**What the task asks**
Your reply should contain only the line with "Outlined on this" and the lines after it through the end of the data, each written out exactly.

**Information provided**

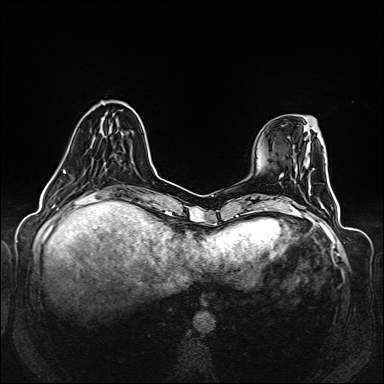
Breast MRI (dynamic contrast-enhanced), one axial slice; position 41 of 160 along the scan axis; dynamic contrast-enhanced series, time point 2 of 6 at this slice position (early post-contrast); 1.5 T; TE 2.3 ms, TR 5.2 ms; 1 mm slice thickness; 384 × 384 image matrix, field of view 330 × 330 mm. Female patient.
Outlined on this slice (semi-automatic segmentation, software-assisted and operator-edited):
- enhancing-tissue mask used for the functional tumour volume (all voxels passing the contrast-enhancement thresholds inside the analysis volume; usually the tumour): bounding box [x1, y1, x2, y2] px = [54, 112, 123, 175]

**Output below**
Outlined on this slice (semi-automatic segmentation, software-assisted and operator-edited):
- enhancing-tissue mask used for the functional tumour volume (all voxels passing the contrast-enhancement thresholds inside the analysis volume; usually the tumour): bounding box [x1, y1, x2, y2] px = [54, 112, 123, 175]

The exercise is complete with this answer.